= Monarch High School transgender athlete investigation =

Controversy in Florida, United States

In November 2023, a student athlete at Monarch High School in the US state of Florida was outed as transgender. An investigation was opened and continued through 2024, with "serious consequences" promised by the state for those involved in the student's participation on the team.

==Background==

Monarch High School is a high school in Broward County, Florida, one of the state's most liberal counties. In 2021, Governor Ron DeSantis signed into law the Fairness in Women's Sports Act, banning transgender girls from participating in girls' school sports. In Florida, students wishing to participate in school athletics must verify their sex by attesting to their assigned sex at birth and undergoing a physical examination, which is submitted to the Florida High School Athletic Association.

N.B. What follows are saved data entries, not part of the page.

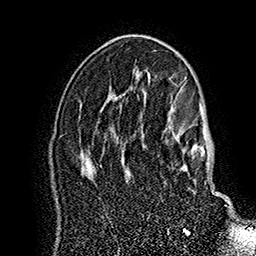
Breast MRI (dynamic contrast-enhanced), one axial slice. Slice 102 of 160 in the series (ordered by position). Cropped to one breast. Dynamic contrast-enhanced series, time point 2 of 7 at this slice position (early post-contrast). 1.5 T. TE 2.8 ms, TR 5.4 ms. 1 mm slice thickness. 256 × 256 image matrix, field of view 180 × 180 mm. Female patient.
Annotated regions visible in this slice (semi-automatic segmentation, software-assisted and operator-edited):
- enhancing-tissue mask used for the functional tumour volume (all voxels passing the contrast-enhancement thresholds inside the analysis volume; usually the tumour): box from (x=168, y=119) to (x=227, y=206) px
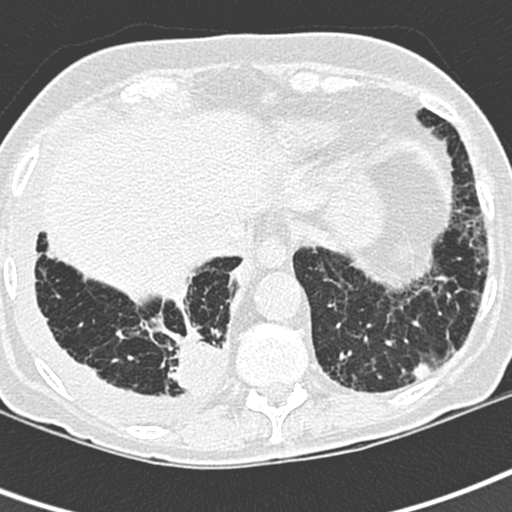
Low-dose screening chest CT, one axial slice. Position 67 of 220 along the scan axis. 120 kVp. Lung window (W 1500 / L -600 HU). 1.3 mm slice thickness. 512 × 512 image matrix, field of view 288 × 288 mm.
Annotated regions visible in this slice (outlined manually by an expert reader):
- lesion 1 (tumor, lower lobe of right lung): bounding box <168,330,222,393> (left, top, right, bottom; pixels)
- lesion 2 (nodule, lower lobe of left lung): <414,363,431,377>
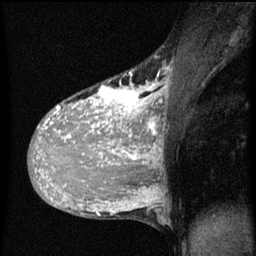
Breast MRI (dynamic contrast-enhanced), one sagittal slice; position 30 of 60 along the scan axis; dynamic contrast-enhanced series, image 2 of 3 at this slice position (ordered by acquisition); 1.5 T; TE 4.2 ms, TR 8 ms; 2 mm slice thickness; 256 × 256 image matrix. Patient: female, 36 years.
Annotated regions visible in this slice (semi-automatic segmentation, software-assisted and operator-edited):
- analysis volume of interest (the breast-tissue region the enhancement analysis was run in; not a lesion): bounding box (x1, y1, x2, y2) in pixels: (32, 70, 167, 161)
- tumour enhancement mask (voxels above the 70 % enhancement threshold inside the analysis volume of interest): (32, 80, 167, 161)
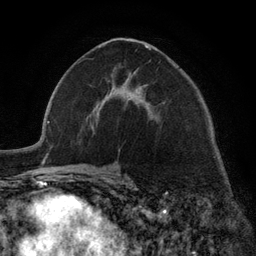
Breast MRI (dynamic contrast-enhanced), one axial slice; position 70 of 134 along the scan axis; cropped to one breast; dynamic contrast-enhanced series, time point 2 of 6 at this slice position (early post-contrast); 3 T; TE 2.8 ms, TR 7.3 ms; 256 × 256 image matrix. Female patient.
Structures marked on this image (semi-automatic segmentation, software-assisted and operator-edited):
- enhancing-tissue mask used for the functional tumour volume (all voxels passing the contrast-enhancement thresholds inside the analysis volume; usually the tumour): bounding box <96,45,151,114> (left, top, right, bottom; pixels)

==Outing and investigation==

In November 2023, an anonymous tip notified the Broward County School Board that a 16-year-old girl later described as physically frail, who was playing on the school’s volleyball team, was transgender. The student had reportedly played in 33 games.

In response, a state investigation was launched, with the DeSantis administration promising "serious consequences for those responsible" for the student’s participation. For the duration of the investigation, the principal, assistant principal, the athletic director, the coach, and the student's mother – an IT employee at the school – were all reassigned. The coach reportedly stated that he did not know that the student was transgender.

The investigation found that the student's mother, Jessica Norton, had failed to change her daughter's listed gender from female to male in the school records after the law was passed. During the investigation, detectives pulled the student's school records and locked them in a vault, and likewise investigated her elementary school (Winston Park Elementary) and middle school to find out who else knew she was transgender, how her records were changed, and when. According to Norton, state investigators repeatedly misgendered her daughter, and in official documents, the detectives referred to her daughter as "it". Norton stated that during the investigation, rather than being reassigned to clerical work as was the norm, she was forced to perform janitorial services.

==Aftermath==

After the investigation began, the school’s student body held a walkout, protesting both the investigation itself and the reassignment with chants of "Trans lives matter!" and "Bring back Cecil!" (the reassigned principal). In response, then–Superintendent Peter Licata said that the investigation and reassignments were to ensure that they were "protecting students".

In the aftermath of the investigation, the school was fined $16,500 and placed on one year of probation by the Florida High School Athletic Association. The student was marked ineligible to represent any member school for a period of one year. Superintendent Howard Hepburn recommended in June 2024 that Jessica Norton be fired, while other employees were cleared in the investigation on the grounds of not being aware that the student was transgender.

In a speech before the Broward School Board, Norton said that her daughter had gone from being the class president, student body director of philanthropy, and homecoming princess, to leaving Monarch High School entirely and attending school online. Reportedly, none of the school employees ever checked on her.